* **Assignment**:
No images, please. Copy each entry below exactly as it reads.

* **Given information**:
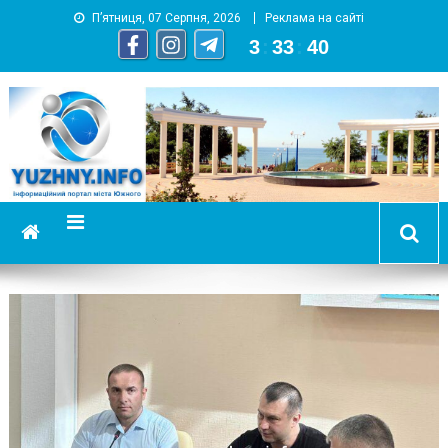
П’ятниця, 07 Серпня, 2026
Реклама на сайті
3
:
33
:
41
YUZHNY.INFO
информационный портал города Южный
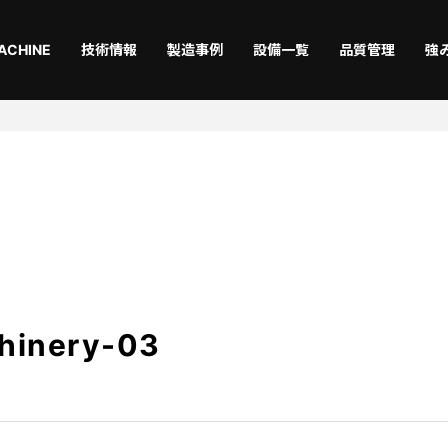
ACHINE
技術情報
製造事例
設備一覧
品質管理
強
切断
曲
Laser
Ben
仕上
機械
Coating
Asse
hinery-03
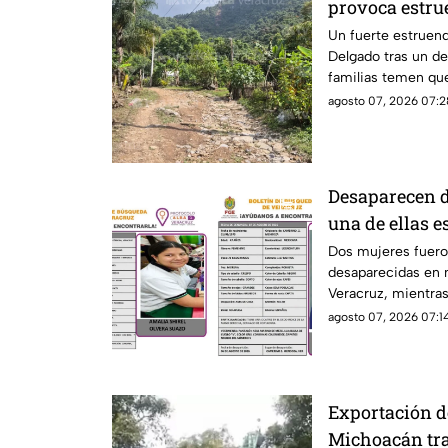
provoca estru
familias; ¿hay
Un fuerte estruend
Delgado tras un d
familias temen que
desprendimientos.
agosto 07, 2026 07:2
Desaparecen d
una de ellas e
Dos mujeres fuer
desaparecidas en 
Veracruz, mientras
mantienen activa 
agosto 07, 2026 07:14
Exportación d
Michoacán tra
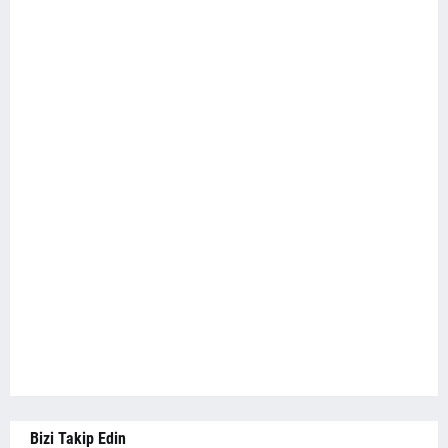
Bizi Takip Edin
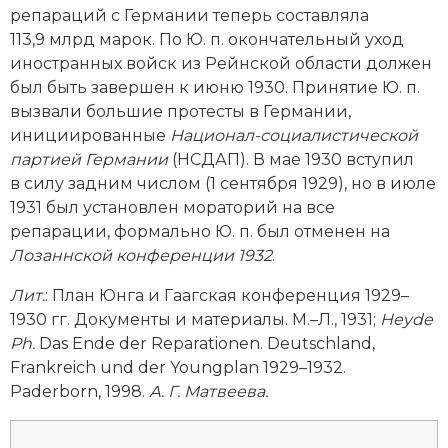
репараций с Германии теперь составляла
Новая история
113,9 млрд марок. По Ю. п. окончательный уход
иностранных вой­ск из Рейнской области должен
Новейшая история
был быть завершен к июню 1930. Принятие Ю. п.
Нумизматика
вызвали большие протесты в Германии,
инициированные
Национал-социалистической
Образование
партией Германии
(НСДАП). В мае 1930 вступил
в силу задним числом (1 сентября 1929), но в июле
Общественные объединения и организации
1931 был установлен мораторий на все
репарации, формально Ю. п. был отменен на
Политическая история
Лозаннской конференции 1932
.
Революции и народные движения
Лит.
:
План Юнга и Гаагская конференция 1929–
1930 гг. Документы и материалы. М.–Л., 1931;
Heyde
Религия и церковь
Ph
.
Das Ende der Reparationen. Deutschland,
Frankreich und der Youngplan 1929–1932.
Россия
Paderborn, 1998.
А. Г. Матвеева.
Северная Америка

* **Response to this task**:
П’ятниця, 07 Серпня, 2026
Реклама на сайті
3
:
33
:
41
YUZHNY.INFO
информационный портал города Южный
ACHINE
技術情報
製造事例
設備一覧
品質管理
強
切断
曲
Laser
Ben
仕上
機械
Coating
Asse
hinery-03
provoca estru
familias; ¿hay
Un fuerte estruend
Delgado tras un d
familias temen que
desprendimientos.
agosto 07, 2026 07:2
Desaparecen d
una de ellas e
Dos mujeres fuer
desaparecidas en 
Veracruz, mientras
mantienen activa 
agosto 07, 2026 07:14
Exportación d
Michoacán tra
Bizi Takip Edin
репараций с Германии теперь составляла
Новая история
113,9 млрд марок. По Ю. п. окончательный уход
иностранных вой­ск из Рейнской области должен
Новейшая история
был быть завершен к июню 1930. Принятие Ю. п.
Нумизматика
вызвали большие протесты в Германии,
инициированные
Национал-социалистической
Образование
партией Германии
(НСДАП). В мае 1930 вступил
в силу задним числом (1 сентября 1929), но в июле
Общественные объединения и организации
1931 был установлен мораторий на все
репарации, формально Ю. п. был отменен на
Политическая история
Лозаннской конференции 1932
.
Революции и народные движения
Лит.
:
План Юнга и Гаагская конференция 1929–
1930 гг. Документы и материалы. М.–Л., 1931;
Heyde
Религия и церковь
Ph
.
Das Ende der Reparationen. Deutschland,
Frankreich und der Youngplan 1929–1932.
Россия
Paderborn, 1998.
А. Г. Матвеева.
Северная Америка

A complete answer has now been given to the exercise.